Полина Прекрасная (сборник) - Ирина Муравьева
Шрифт:
Интервал:
Закладка:
Светлыми хрусталями дрожали провисшие от тяжести выпавшего ночью снега стыдливые ветви берез в зимней роще. Когда Иван Петрович, потерявший от быстрого бега соболью свою шапку, раздвинул дрожащий хрусталь над полянкой, где летом заснул он когда-то, усталый, его Акулина была уже там. Горела вся от нетерпения встречи. Заснеженный платок покрывал ее рыжеволосую голову, и иней сверкал на ресницах. Увидевши любимого своего Ивана Петровича, неверная чужая жена так и припала к молодому человеку, так и обвила его, словно хмель, и слезы ее, прожигая тулуп, смочили Ивану Петровичу горло.
Долго целовались они разгоревшимися губами, и, не выдержав, Иван Петрович расстегнул на ней домотканную рубаху и начал ласкать ее пышную грудь. Мороз был в лесу минус двадцать, не меньше.
– Застудишь меня! Очумел! Погоди! – сказала она, наконец отдышавшись.
Он сразу опомнился и покраснел.
– Ну, вот и простились. Теперь уезжай! – шепнула ему Акулина сквозь слезы.
– Куда? – ахнул он. – Тебе скоро родить!
Акулина зачерпнула снега с еловой лапы и обтерла лицо.
– Убьет он тебя, душегубец чумной! Греха не боится! Ты верь мне, я знаю!
У Ивана Петровича задрожал подбородок. Нужно принять во внимание, что молодому человеку было в ту пору всего восемнадцать лет, еще молоко на губах не обсохло, и сердцем он был очень нежен и кроток. Крупная телом, засыпанная снежными искрами женщина, отступив на шаг от юного любовника, поглядела в глаза Ивана Петровича властными своими глазами.
– Ты будешь в земле сырой, Ваня, лежать. Его упекут, он там сдохнет, в Сибири. А мне-то с дитем тогда, Ваня, куда? По свету бродить да слезьми умываться?
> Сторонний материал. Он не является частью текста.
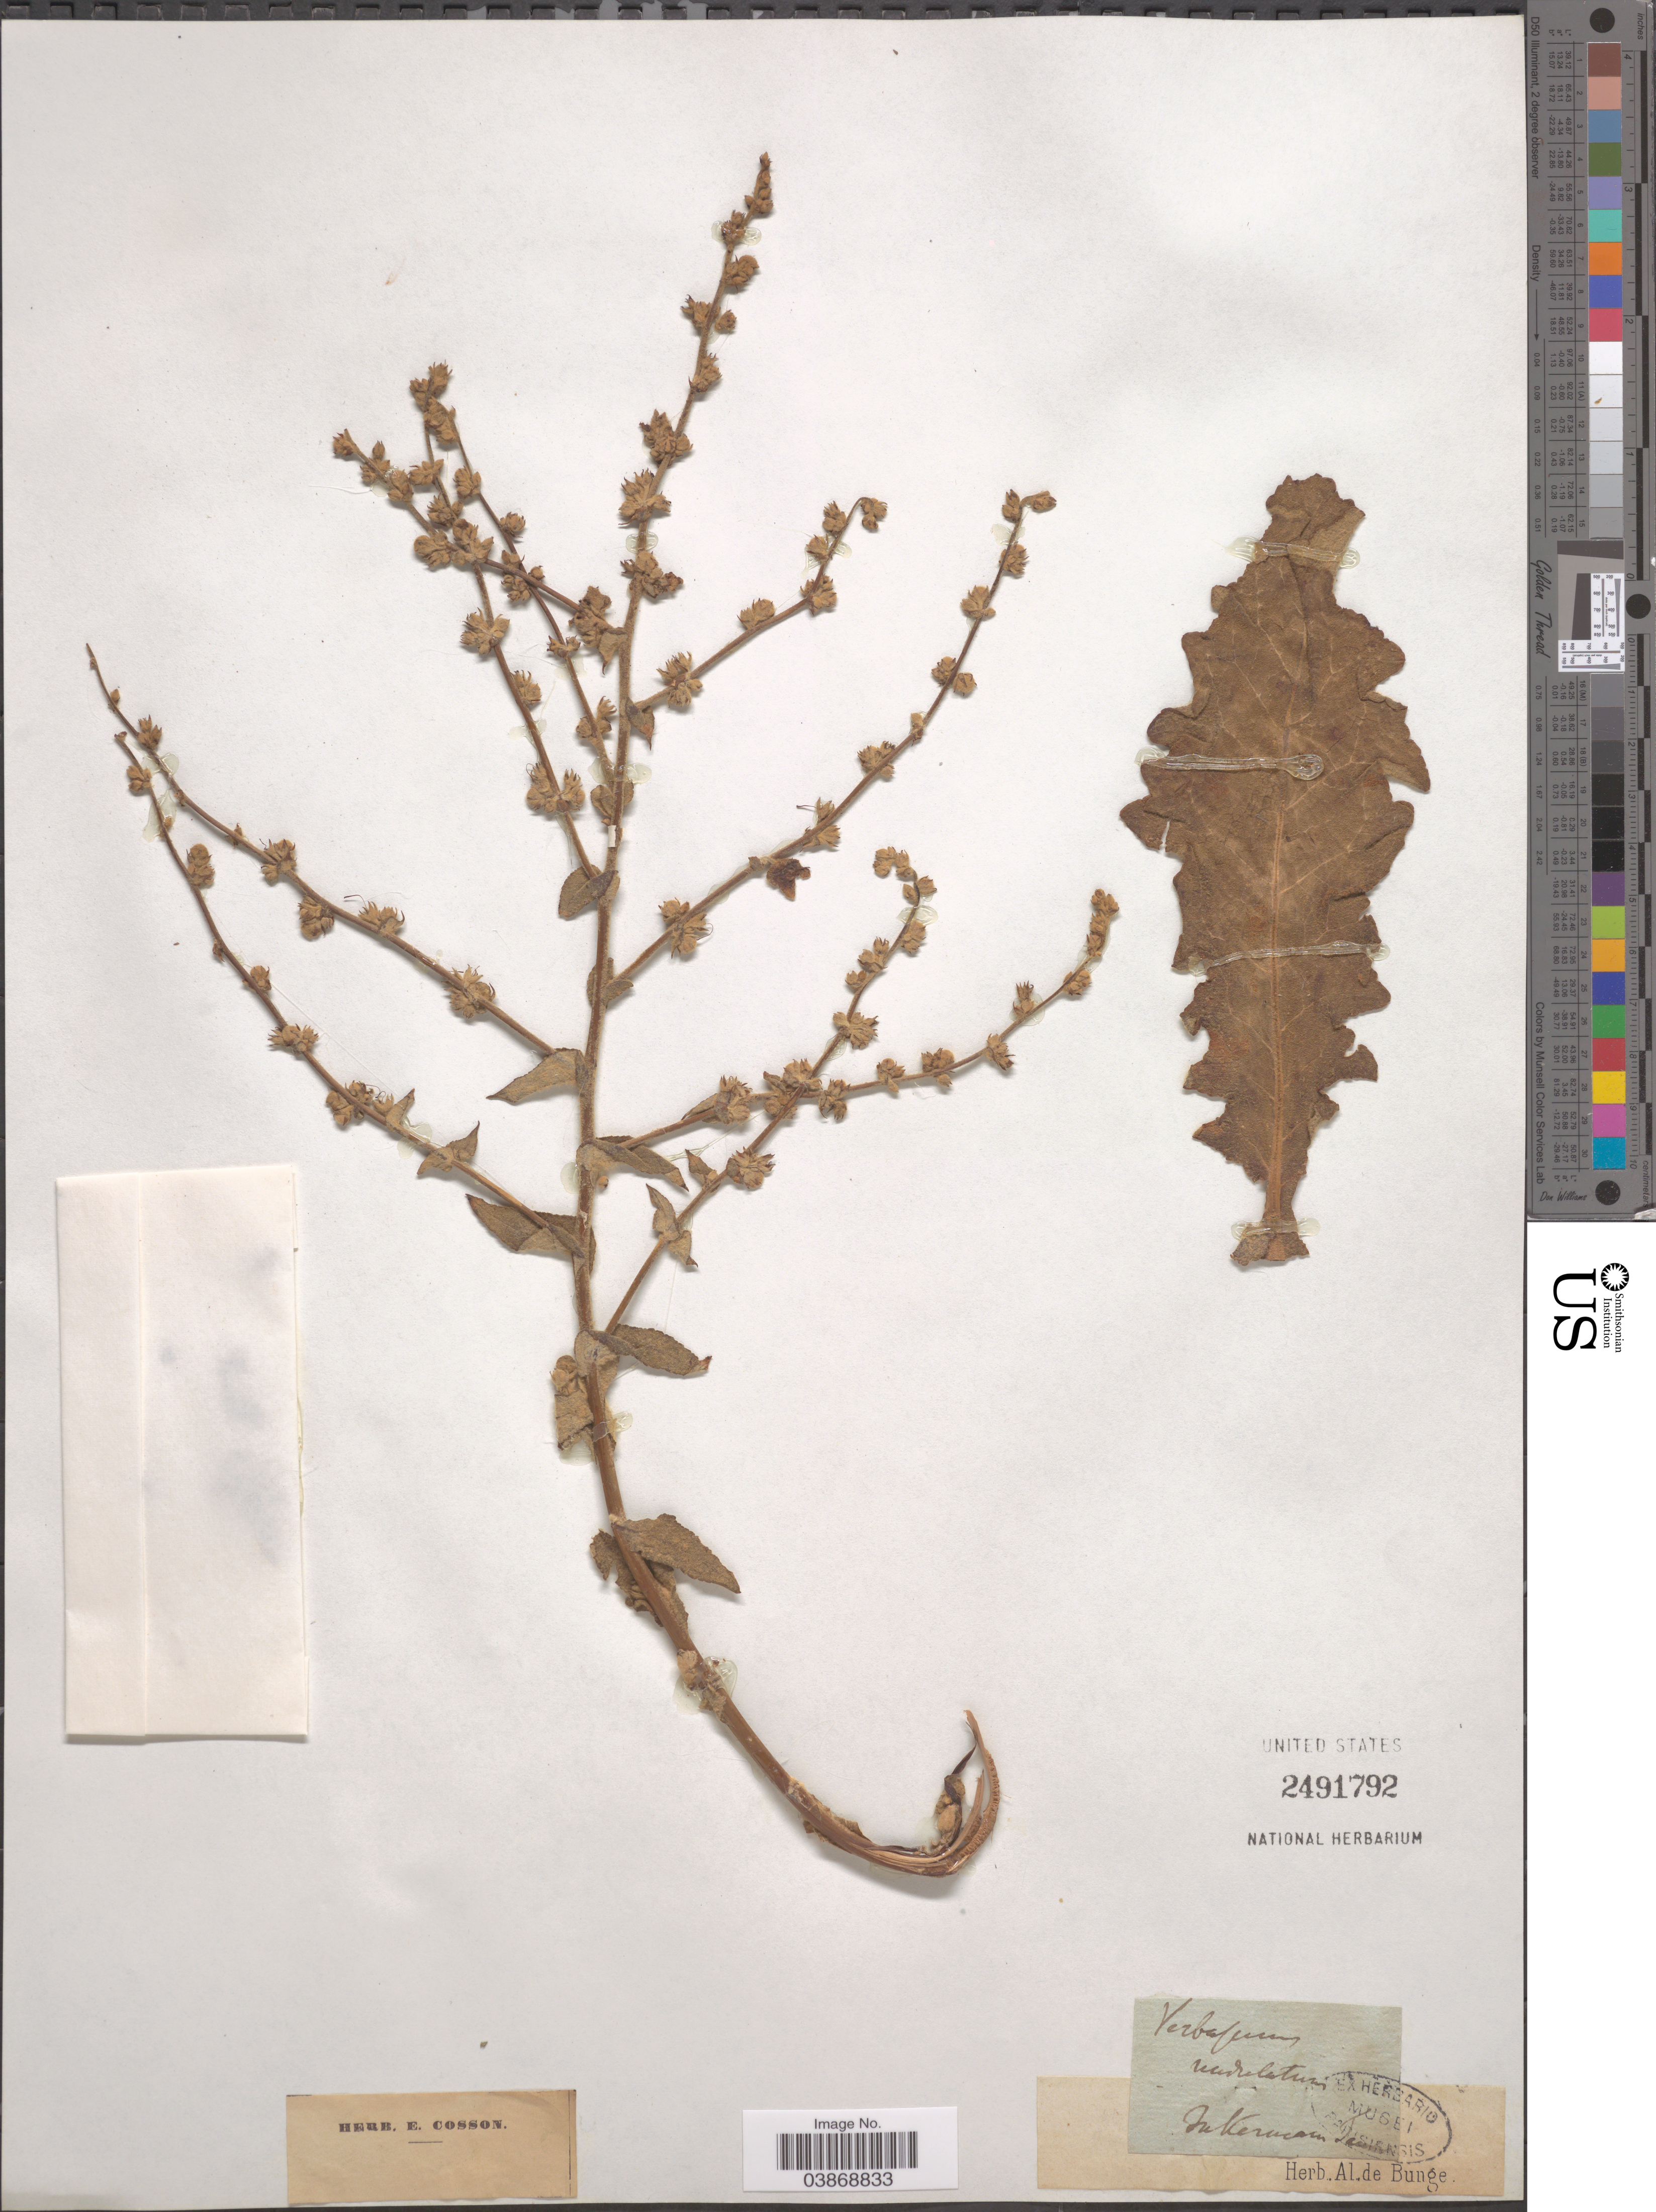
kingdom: Plantae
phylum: Tracheophyta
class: Magnoliopsida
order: Lamiales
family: Scrophulariaceae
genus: Verbascum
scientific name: Verbascum undulatum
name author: Lam.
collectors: Ex Herb. A. De Bunge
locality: Inkerman [illegible text].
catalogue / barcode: US 2491792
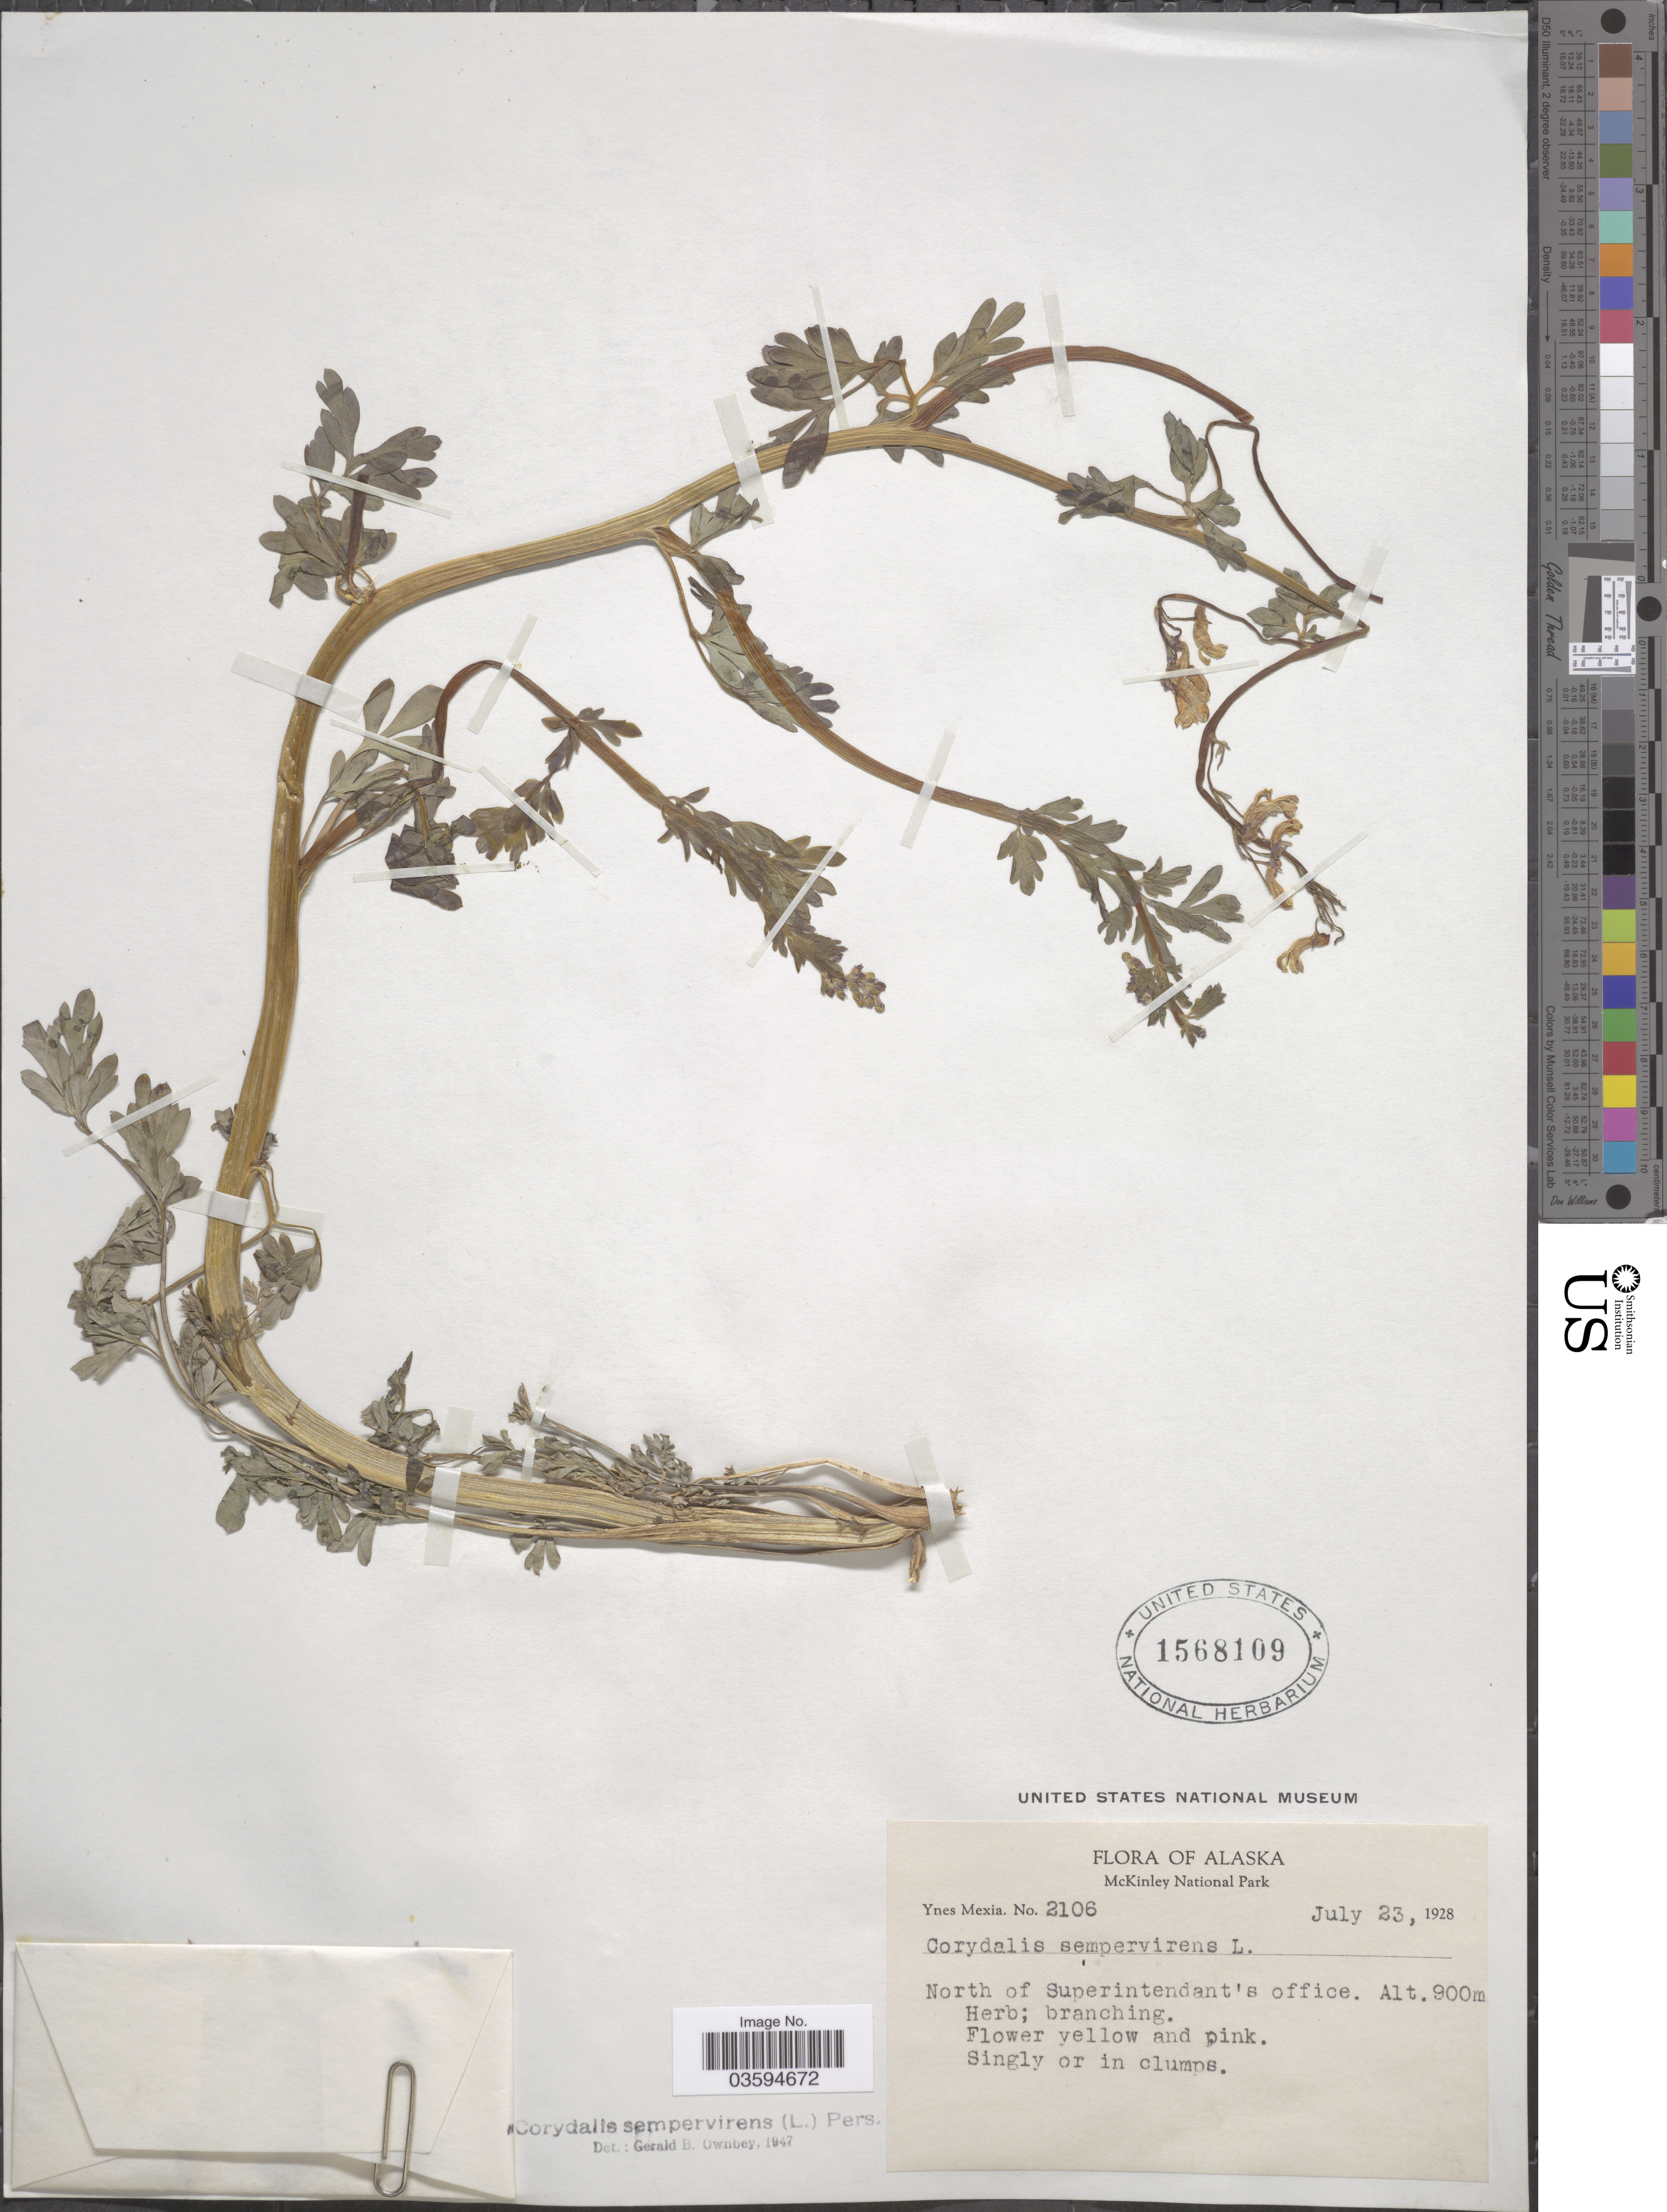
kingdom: Plantae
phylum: Tracheophyta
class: Magnoliopsida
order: Ranunculales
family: Papaveraceae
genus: Capnoides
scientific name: Capnoides sempervirens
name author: (L.) Borkh.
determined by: Strong, M. T., (US), Smithsonian Institution - National Museum of Natural History (UNITED STATES)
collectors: Y. Mexia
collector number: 2106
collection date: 1928-07-23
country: United States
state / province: Alaska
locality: McKinley National Park. North of Superintendant's office.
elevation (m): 900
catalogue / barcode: US 1568109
Представивши страшную эту картину, Иван Петрович опустил голову. Ведь жить только начал, а тут уже в землю!
Простились они горячо и, поклявшись, что до смерти будут друг другу верны, расстались на той же знакомой поляне.
А к вечеру на следующий день резвая тройка унесла заплаканного и голубоглазого героя нашего далеко-далеко, так что только через два года, вернувшись обратно в деревню, увидел он снова свою Акулину. Однако не будем покамест об этом. Всему свое время.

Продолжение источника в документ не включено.